**Prompt**
Write each entry out again exactly as it was given.

*** Data in this exercise

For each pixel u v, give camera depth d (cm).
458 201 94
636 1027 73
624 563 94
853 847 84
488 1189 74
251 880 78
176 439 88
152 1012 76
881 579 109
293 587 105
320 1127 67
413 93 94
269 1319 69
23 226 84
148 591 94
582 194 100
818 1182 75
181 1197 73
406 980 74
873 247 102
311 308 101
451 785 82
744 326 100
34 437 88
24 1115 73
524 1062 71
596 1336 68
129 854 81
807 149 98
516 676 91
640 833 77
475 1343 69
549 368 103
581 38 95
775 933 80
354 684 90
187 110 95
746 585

******

**Answer space**
For each pixel u v, give camera depth d (cm).
458 201 94
636 1027 73
624 563 94
853 847 84
488 1189 74
251 880 78
176 439 88
152 1012 76
881 579 109
293 587 105
320 1127 67
413 93 94
269 1319 69
23 226 84
148 591 94
582 194 100
818 1182 75
181 1197 73
406 980 74
873 247 102
311 308 101
451 785 82
744 326 100
34 437 88
24 1115 73
524 1062 71
596 1336 68
129 854 81
807 149 98
516 676 91
640 833 77
475 1343 69
549 368 103
581 38 95
775 933 80
354 684 90
187 110 95
746 585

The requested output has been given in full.